- **EXERCISE DESCRIPTION**: Exactly how many lines in this material contain the string "network"? Reply with the number alone.

- **DATA EXCERPTS**:
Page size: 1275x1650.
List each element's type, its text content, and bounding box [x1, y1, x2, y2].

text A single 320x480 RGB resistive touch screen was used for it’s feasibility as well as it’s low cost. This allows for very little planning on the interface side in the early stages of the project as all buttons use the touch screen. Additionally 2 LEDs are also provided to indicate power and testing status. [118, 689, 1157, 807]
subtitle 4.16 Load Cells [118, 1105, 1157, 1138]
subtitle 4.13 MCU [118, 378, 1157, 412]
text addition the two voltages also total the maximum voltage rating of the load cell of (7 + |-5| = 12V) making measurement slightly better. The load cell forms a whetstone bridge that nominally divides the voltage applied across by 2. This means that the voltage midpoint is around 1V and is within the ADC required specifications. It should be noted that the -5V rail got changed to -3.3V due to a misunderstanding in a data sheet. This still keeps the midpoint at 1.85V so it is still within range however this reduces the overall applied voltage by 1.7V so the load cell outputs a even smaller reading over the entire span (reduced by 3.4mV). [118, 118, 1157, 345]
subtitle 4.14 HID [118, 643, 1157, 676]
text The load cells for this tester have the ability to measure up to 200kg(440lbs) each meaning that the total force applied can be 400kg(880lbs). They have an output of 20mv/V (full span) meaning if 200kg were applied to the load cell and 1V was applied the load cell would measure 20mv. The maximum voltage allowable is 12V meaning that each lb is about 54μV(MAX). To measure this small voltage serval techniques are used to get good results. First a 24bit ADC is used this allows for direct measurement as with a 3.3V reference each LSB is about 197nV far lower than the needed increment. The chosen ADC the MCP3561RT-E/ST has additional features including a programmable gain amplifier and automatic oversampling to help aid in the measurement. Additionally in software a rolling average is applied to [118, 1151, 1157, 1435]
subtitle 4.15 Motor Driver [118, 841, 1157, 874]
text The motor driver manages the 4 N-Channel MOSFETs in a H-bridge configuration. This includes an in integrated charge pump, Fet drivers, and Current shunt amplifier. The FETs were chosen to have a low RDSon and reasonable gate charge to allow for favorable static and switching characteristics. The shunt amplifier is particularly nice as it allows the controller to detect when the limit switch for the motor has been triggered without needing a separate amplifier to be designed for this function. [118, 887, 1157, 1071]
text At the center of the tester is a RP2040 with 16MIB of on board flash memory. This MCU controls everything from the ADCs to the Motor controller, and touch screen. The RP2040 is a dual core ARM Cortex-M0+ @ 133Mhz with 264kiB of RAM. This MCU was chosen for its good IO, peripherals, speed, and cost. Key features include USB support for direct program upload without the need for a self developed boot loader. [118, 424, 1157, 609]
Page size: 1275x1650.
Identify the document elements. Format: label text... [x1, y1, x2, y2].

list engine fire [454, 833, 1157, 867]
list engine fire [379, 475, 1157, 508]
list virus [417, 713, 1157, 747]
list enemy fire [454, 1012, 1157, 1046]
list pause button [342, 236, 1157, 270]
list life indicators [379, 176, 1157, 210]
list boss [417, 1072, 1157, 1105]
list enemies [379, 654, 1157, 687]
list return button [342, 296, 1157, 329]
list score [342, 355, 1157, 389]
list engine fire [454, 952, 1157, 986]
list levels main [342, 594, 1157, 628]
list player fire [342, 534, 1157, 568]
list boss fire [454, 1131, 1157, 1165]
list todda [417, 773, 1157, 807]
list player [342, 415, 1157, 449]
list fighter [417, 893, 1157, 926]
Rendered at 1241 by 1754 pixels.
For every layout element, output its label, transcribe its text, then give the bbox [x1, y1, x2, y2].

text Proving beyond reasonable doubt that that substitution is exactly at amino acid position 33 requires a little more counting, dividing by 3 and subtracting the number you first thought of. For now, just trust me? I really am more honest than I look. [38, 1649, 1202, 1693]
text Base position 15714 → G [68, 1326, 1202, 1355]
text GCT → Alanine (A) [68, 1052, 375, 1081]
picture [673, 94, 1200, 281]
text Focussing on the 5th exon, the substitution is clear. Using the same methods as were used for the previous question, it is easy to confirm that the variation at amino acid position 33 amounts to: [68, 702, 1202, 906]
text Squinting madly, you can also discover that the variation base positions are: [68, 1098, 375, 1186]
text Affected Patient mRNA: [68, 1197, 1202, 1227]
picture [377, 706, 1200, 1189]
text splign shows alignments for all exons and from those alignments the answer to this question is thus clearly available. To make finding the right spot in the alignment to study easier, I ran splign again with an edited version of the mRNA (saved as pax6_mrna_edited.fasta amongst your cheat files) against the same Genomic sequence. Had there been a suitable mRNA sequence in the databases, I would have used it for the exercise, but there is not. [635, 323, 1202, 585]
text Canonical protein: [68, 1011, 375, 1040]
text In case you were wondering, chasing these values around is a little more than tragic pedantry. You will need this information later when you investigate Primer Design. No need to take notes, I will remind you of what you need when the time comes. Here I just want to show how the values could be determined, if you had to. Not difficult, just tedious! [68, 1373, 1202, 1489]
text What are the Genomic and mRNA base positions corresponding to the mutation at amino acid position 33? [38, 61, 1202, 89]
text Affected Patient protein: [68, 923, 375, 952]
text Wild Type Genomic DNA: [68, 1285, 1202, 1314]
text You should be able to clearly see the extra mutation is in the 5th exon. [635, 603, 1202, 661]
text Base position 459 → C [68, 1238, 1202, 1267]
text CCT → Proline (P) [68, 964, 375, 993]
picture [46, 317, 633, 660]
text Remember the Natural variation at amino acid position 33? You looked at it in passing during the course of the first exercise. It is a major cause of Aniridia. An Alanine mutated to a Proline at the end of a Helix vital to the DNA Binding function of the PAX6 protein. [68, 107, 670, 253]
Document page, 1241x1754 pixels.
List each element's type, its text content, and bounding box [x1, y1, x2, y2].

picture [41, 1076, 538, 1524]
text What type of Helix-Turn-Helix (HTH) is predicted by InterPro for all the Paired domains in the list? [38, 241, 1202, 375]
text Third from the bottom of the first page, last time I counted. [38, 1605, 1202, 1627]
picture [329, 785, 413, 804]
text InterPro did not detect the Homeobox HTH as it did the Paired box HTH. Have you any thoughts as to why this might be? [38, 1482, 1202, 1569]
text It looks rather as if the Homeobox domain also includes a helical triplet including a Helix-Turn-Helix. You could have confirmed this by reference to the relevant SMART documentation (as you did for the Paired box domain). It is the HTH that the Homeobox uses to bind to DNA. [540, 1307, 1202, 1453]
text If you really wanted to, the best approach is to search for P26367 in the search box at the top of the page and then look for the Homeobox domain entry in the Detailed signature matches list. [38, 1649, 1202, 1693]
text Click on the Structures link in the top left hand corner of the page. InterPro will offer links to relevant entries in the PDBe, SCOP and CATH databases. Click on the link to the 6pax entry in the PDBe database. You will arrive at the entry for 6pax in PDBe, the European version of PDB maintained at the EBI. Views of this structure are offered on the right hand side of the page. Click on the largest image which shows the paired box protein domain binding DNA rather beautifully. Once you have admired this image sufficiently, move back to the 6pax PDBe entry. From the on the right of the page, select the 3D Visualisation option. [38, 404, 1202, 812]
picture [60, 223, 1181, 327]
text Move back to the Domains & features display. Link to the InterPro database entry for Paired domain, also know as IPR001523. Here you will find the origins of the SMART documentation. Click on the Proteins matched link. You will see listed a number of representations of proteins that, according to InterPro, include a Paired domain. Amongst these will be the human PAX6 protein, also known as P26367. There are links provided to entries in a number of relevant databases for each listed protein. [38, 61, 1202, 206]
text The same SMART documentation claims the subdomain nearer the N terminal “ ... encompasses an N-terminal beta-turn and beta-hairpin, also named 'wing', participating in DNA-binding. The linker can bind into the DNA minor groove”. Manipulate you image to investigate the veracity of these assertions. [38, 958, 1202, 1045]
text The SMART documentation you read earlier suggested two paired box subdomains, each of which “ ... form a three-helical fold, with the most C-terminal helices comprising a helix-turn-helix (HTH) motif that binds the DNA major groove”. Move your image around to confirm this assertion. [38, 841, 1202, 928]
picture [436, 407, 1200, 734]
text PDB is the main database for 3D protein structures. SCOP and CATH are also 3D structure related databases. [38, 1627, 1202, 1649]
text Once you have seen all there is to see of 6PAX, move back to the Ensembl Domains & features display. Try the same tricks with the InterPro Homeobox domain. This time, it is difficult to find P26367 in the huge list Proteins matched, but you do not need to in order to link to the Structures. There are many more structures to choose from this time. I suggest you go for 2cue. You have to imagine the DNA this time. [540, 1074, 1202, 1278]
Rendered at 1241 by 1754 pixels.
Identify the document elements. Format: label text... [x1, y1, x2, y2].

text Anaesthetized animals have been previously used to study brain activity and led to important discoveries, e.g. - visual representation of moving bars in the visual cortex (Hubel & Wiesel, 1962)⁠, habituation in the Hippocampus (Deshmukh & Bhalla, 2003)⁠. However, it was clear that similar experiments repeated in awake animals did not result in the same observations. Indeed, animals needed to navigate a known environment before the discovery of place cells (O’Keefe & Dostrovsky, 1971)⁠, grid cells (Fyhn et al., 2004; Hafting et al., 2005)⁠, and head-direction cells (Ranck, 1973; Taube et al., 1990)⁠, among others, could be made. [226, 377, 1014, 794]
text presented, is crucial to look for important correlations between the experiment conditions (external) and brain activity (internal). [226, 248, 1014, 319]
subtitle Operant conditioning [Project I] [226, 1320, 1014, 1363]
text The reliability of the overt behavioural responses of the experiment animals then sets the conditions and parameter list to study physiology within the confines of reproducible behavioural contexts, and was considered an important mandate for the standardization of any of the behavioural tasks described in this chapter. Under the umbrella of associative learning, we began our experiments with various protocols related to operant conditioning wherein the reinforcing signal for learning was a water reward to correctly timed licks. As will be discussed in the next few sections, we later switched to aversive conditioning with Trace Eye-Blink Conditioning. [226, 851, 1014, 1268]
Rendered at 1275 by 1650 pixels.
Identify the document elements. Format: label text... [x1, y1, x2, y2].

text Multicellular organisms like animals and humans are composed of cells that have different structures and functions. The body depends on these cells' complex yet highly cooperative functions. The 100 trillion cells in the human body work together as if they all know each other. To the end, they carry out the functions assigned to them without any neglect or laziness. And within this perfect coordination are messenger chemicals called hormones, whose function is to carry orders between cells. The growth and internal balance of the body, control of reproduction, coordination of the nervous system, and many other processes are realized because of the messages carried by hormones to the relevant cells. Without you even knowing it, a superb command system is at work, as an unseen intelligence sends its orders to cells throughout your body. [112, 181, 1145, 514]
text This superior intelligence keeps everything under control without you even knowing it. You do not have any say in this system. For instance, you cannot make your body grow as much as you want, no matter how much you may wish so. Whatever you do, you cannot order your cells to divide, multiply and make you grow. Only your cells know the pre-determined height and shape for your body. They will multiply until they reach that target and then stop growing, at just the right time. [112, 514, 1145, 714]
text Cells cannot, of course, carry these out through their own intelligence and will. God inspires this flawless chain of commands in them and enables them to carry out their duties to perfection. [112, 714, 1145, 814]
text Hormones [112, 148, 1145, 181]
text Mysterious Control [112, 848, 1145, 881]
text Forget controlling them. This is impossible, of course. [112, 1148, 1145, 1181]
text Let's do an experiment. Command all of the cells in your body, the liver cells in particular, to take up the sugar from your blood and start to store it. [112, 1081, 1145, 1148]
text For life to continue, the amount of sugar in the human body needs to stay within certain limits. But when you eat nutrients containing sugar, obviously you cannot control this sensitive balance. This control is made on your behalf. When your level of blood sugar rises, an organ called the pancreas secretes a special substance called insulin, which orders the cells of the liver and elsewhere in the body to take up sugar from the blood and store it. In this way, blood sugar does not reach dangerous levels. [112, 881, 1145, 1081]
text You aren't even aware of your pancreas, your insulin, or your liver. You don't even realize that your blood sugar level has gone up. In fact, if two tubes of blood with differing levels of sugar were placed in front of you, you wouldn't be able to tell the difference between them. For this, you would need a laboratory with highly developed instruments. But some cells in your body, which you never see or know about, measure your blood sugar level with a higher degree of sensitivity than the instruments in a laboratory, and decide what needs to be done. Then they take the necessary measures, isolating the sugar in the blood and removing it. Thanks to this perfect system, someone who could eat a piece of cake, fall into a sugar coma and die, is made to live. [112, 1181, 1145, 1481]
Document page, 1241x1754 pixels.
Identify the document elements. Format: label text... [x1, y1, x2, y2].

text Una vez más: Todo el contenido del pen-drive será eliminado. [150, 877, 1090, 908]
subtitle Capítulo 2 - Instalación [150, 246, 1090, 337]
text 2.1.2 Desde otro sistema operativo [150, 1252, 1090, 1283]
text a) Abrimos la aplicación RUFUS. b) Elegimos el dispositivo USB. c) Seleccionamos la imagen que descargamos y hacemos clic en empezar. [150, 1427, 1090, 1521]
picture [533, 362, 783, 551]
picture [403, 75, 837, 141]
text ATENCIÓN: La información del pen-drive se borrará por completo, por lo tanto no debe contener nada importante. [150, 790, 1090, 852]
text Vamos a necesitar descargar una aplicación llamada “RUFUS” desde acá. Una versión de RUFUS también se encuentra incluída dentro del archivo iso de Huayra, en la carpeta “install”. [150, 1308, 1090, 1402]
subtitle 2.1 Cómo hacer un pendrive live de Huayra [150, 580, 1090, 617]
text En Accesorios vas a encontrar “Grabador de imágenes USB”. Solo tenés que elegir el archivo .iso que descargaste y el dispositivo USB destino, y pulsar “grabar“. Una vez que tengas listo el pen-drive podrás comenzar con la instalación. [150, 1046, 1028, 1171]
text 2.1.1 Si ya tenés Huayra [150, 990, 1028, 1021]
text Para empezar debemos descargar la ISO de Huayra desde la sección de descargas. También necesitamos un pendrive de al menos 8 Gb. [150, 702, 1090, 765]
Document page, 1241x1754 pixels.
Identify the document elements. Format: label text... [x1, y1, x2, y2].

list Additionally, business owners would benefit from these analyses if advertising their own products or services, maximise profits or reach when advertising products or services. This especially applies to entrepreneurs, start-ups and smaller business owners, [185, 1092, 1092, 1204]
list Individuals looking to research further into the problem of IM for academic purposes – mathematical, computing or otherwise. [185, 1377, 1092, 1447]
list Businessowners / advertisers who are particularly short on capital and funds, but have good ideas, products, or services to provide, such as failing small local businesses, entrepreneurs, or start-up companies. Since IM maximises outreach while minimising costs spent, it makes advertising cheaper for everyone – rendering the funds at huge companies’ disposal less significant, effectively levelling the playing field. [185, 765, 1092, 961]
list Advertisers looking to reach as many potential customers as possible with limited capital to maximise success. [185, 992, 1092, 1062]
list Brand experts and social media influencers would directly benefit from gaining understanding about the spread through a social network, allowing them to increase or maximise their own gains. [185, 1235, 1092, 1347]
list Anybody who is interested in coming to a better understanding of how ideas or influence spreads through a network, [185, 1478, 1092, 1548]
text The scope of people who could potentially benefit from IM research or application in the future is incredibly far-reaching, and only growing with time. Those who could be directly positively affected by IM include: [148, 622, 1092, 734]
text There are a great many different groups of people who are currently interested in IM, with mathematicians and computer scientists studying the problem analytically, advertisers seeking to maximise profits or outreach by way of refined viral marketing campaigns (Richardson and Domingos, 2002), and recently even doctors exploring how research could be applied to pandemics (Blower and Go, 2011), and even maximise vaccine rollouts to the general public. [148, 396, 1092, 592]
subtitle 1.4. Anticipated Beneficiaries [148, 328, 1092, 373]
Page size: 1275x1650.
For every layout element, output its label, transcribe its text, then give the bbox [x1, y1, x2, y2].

- **TASK RESULT**: 2